» **Items from a data source**
════════════════

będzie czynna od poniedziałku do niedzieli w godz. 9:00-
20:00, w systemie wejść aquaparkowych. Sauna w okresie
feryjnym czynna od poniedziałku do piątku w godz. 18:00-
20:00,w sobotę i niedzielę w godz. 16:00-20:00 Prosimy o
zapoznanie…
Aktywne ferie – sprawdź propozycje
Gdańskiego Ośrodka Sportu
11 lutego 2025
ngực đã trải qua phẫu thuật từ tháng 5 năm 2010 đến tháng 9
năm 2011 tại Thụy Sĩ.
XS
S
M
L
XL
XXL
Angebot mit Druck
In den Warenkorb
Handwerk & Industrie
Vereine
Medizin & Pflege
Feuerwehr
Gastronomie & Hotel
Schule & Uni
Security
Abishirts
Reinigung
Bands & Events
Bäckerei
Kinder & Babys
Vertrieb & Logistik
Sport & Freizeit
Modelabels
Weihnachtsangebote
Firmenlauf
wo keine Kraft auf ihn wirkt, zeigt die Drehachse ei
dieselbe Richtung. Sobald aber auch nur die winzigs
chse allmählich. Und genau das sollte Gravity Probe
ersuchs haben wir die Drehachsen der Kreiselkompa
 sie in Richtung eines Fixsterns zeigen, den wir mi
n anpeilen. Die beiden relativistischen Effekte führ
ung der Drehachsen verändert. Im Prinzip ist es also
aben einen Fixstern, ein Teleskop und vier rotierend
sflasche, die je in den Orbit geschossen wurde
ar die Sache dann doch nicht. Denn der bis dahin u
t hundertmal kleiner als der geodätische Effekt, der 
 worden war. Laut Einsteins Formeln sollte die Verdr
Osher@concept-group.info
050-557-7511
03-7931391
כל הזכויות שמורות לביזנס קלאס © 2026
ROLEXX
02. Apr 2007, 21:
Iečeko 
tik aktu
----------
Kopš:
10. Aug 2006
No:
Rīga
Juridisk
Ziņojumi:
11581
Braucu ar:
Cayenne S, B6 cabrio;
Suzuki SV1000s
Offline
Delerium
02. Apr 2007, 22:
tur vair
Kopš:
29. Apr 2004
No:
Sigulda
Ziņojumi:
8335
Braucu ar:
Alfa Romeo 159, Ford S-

════════════════

» **Directions for this task**
Some lines in the data above hold the string "poniedziałku". Find and copy each of them.

» **Result of the exercise**
będzie czynna od poniedziałku do niedzieli w godz. 9:00-
feryjnym czynna od poniedziałku do piątku w godz. 18:00-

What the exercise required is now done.